SQLAlchemy has drivers for all majors DB systems, meaning that we can run the server on SQLite, MySQL or Postgres just through configuration. This is useful for the tests, and useful for running the server on any box with no hassle.

In any case, a DB abstract layer like the one we have in php, will let us implement any kind of backend for experiments (dummy in memory, GAE's specific ORM, S3, etc)

[Given the simplicity of the data model, we'll probably want to use SQLAlchemy without any of its ORM features, just as a SQL/connection abstraction layer -- Ian]

[I did a few benches this morning, just to quickly check the overhead SQLAlchemy adds on pure reading. It creates a connection + a select, or a connection + several selects, on the users table (5000 rows)

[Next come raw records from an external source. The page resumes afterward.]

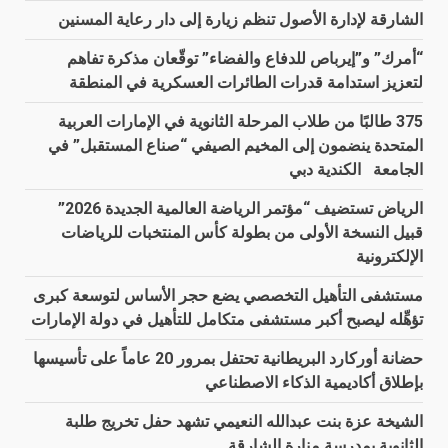
الشارقة لإدارة الأصول تنظم زيارة إلى دار رعاية المسنين
“أمرك” و”إيرباص للدفاع والفضاء” توقّعان مذكرة تفاهم
لتعزيز استدامة قدرات الطائرات العسكرية في المنطقة
375 طالبًا من طلاب المرحلة الثانوية في الإمارات العربية
المتحدة ينضمون إلى المخيم الصيفي “صناع المستقبل” في
الجامعة الكندية دبي
الرياض تستضيف “مؤتمر الرياضة العالمية الجديدة 2026”
قبيل النسخة الأولى من بطولة كأس المنتخبات للرياضات
الإلكترونية
مستشفى التأهيل التخصصي يضع حجر الأساس لتوسعة كبرى
تؤهِّله ليصبح أكبر مستشفى متكامل للتأهيل في دولة الإمارات
حضانة أوركارد البريطانية تحتفل بمرور 20 عاماً على تأسيسها
بإطلاق أكاديمية الذكاء الاصطناعي
الشيخة عزة بنت عبدالله النعيمي تشهد حفل تخريج طلبة
الثانوية بمدرسة منارة الشارقة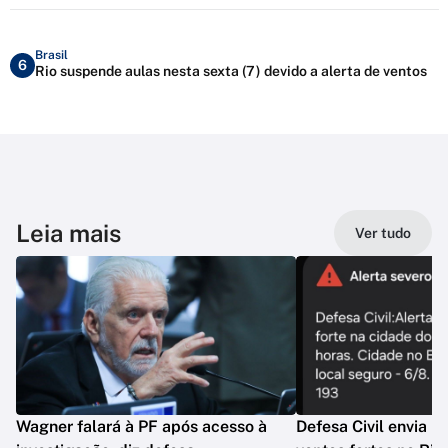
Brasil
6
Rio suspende aulas nesta sexta (7) devido a alerta de ventos
Leia mais
Ver tudo
Wagner falará à PF após acesso à
Defesa Civil envia n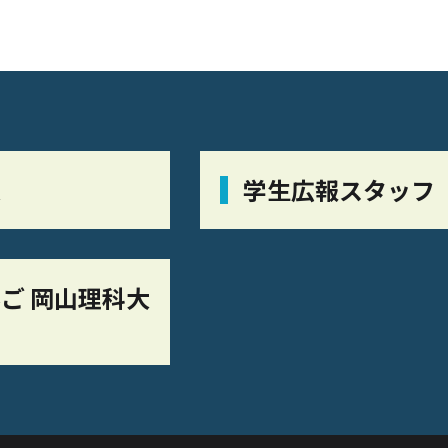
栞
学生広報スタッフ
ご 岡山理科大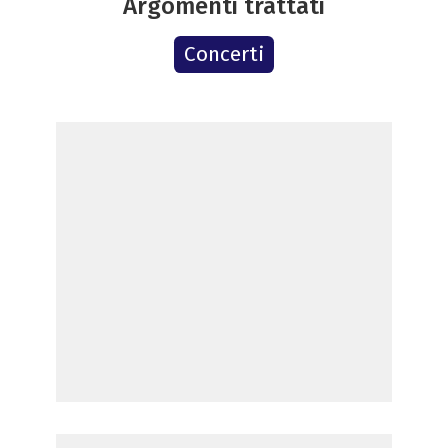
Argomenti trattati
Concerti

As expected, the overhead is quite small when SQLAlchemy is used without binding objects, and sometimes a bit faster when we don't retrieve back a lot of lines.


 $ bin/python bench.py
 sqlalchemy with ORM -- fetching one line: 0.1636 seconds
 sqlalchemy low-level -- fetching one line: 0.1580 seconds
 pure mysqldb -- fetching one line: 0.1689 seconds
 sqlalchemy with ORM -- fetching all: 0.2108 seconds
 sqlalchemy low-level -- fetching all: 0.2047 seconds
 pure mysqldb -- fetching all: 0.1549 seconds
 sqlalchemy with ORM -- getting one user: 0.0386 seconds
 sqlalchemy low-level -- getting one user: 0.0310 seconds
 pure mysqldb -- getting one user: 0.0306 seconds
 sqlalchemy with ORM -- ALL: 0.3116 seconds
 sqlalchemy low-level -- ALL: 0.3109 seconds
 pure mysqldb -- ALL: 0.2739 seconds


I'll finish the SQLAlchemy version and do the MySQL one since it's very fast to have, and I propose that we come back to do a real benching once we have a first version of the storage APIs under Python.

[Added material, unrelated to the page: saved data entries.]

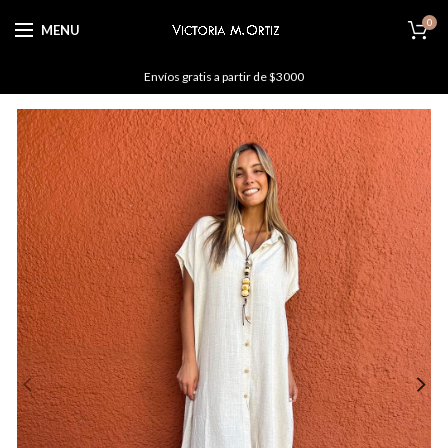
0
MENU
Envíos gratis a partir de $3000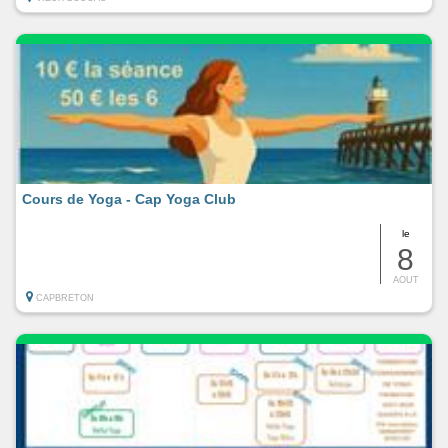
Cours de Yoga - Cap Yoga Club
le
8
AOUT
CAPBRETON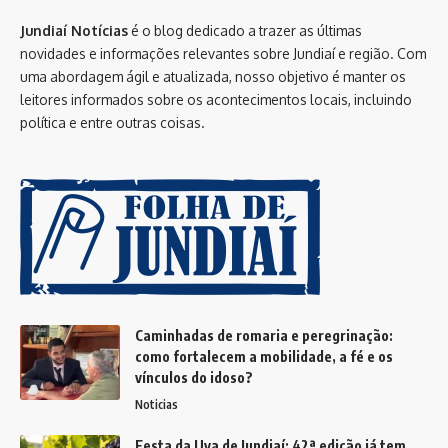
Jundiaí Notícias
é o blog dedicado a trazer as últimas
novidades e informações relevantes sobre Jundiaí e região. Com
uma abordagem ágil e atualizada, nosso objetivo é manter os
leitores informados sobre os acontecimentos locais, incluindo
política e entre outras coisas.
Caminhadas de romaria e peregrinação:
como fortalecem a mobilidade, a fé e os
vínculos do idoso?
Noticias
Festa da Uva de Jundiaí: 42ª edição já tem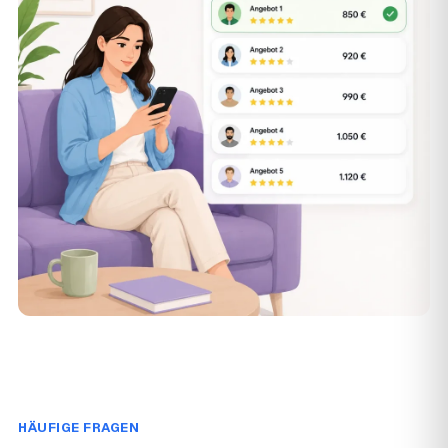
HÄUFIGE FRAGEN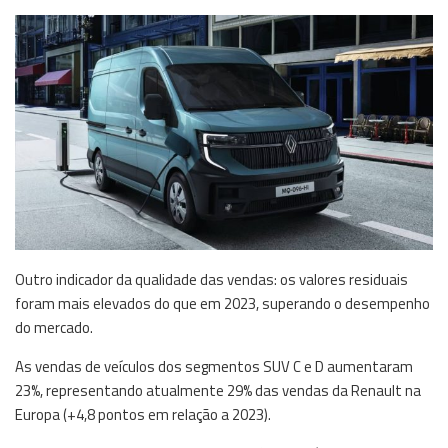
Outro indicador da qualidade das vendas: os valores residuais
foram mais elevados do que em 2023, superando o desempenho
do mercado.
As vendas de veículos dos segmentos SUV C e D aumentaram
23%, representando atualmente 29% das vendas da Renault na
Europa (+4,8 pontos em relação a 2023).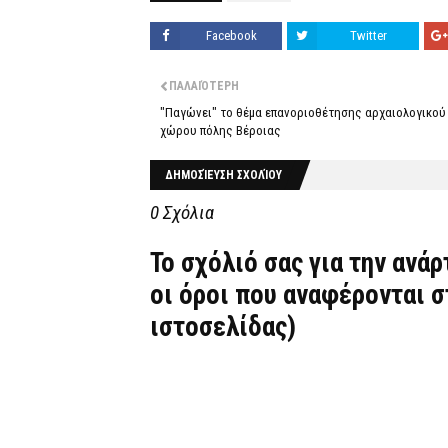
Facebook
Twitter
ΠΑΛΑΙΌΤΕΡΗ
"Παγώνει" το θέμα επανοριοθέτησης αρχαιολογικού
χώρου πόλης Βέροιας
ΔΗΜΟΣΊΕΥΣΗ ΣΧΟΛΊΟΥ
0 Σχόλια
Το σχόλιό σας για την ανά
οι όροι που αναφέρονται 
ιστοσελίδας)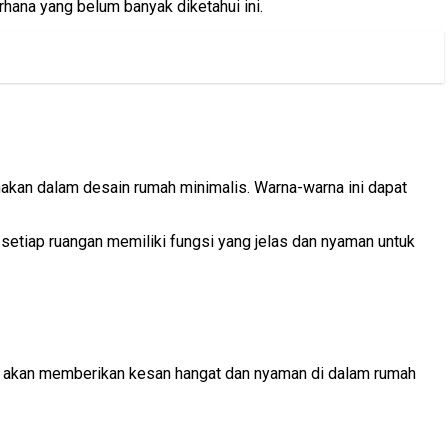
rhana yang belum banyak diketahui ini.
unakan dalam desain rumah minimalis. Warna-warna ini dapat
 setiap ruangan memiliki fungsi yang jelas dan nyaman untuk
ini akan memberikan kesan hangat dan nyaman di dalam rumah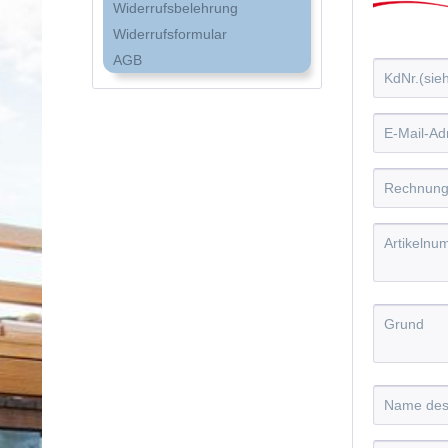
Widerrufsbelehrung
Widerrufsformular
AGB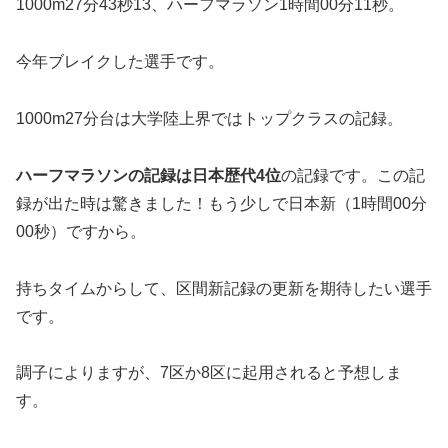
1000m27分43秒13、ハーフマラソン1時間00分11秒。
今年ブレイクした選手です。
1000m27分台は大学陸上界ではトップクラスの記録。
ハーフマラソンの記録は日本歴代4位
の記録です。この記
録が出た時は驚きました！もう少しで日本新（1時間00分
00秒）ですから。
持ちタイムからして、区間新記録の更新を期待したい選手
です。
調子によりますが、7区か8区に起用されると予想しま
す。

I suspect that there will be no difference at all at the end (it's slower only when we retrieve lots of lines, since SQLAlchemy do some wrapping). So, if SQLAlchemy turns out to be as fast as the mysql backend alone, there are only benefits to use it.

The bench module is here, feel free to play with it, change it: http://hg.mozilla.org/users/tziade_mozilla.com/sandbox/file/tip/bench.py ]


Server : apache + mod_wsgi

WSGI application are quite simple to set up in a web server. There are specialized tools like uWSGI or GUnicorn, mod_wsgi for Apache, a module for ngninx, lighttpd setups using fcgi, etc.

Since the current stack is using Apache, it would probably be simpler and faster to use mod_wsgi. But once we have a first working Python server, investigating on alternative setups with some benchmarks could be useful to see if we can lower the CPU and memory usage. ("yes, we can!")

Interesting stacks to bench are:

  • lighttpd/NGinx + uWSGI
  • NGinx + GUnicorn
  • lighttpd + scgi + flup

[From what I've seen most configurations perform similarly once the application does anything. Once everything is in place we could do some performance tests, but we wouldn't want to be premature about it, and mod_wsgi is a reasonable default choice. We'd want to test our full stack with things like Slowloris as well. -- Ian]

Development environment

The application should come with a Paster configuration so it can be launched locally using Paster's integrated web server, and a SQLite DB.

Also, for general testing purpose, a centos virtual image with the same environment than production could be useful for experimentation.

(XXX I don't have any solution yet, on how to avoid installing OpenLDAP standalone installations. I am investigating on the idea to have a micro Python ldap server. For the tests we can always mock it XXX)

[I think we can make an abstract interface similar to the data store, something that fetches/stores user information, with ldap as one implementation of that abstraction -- Ian]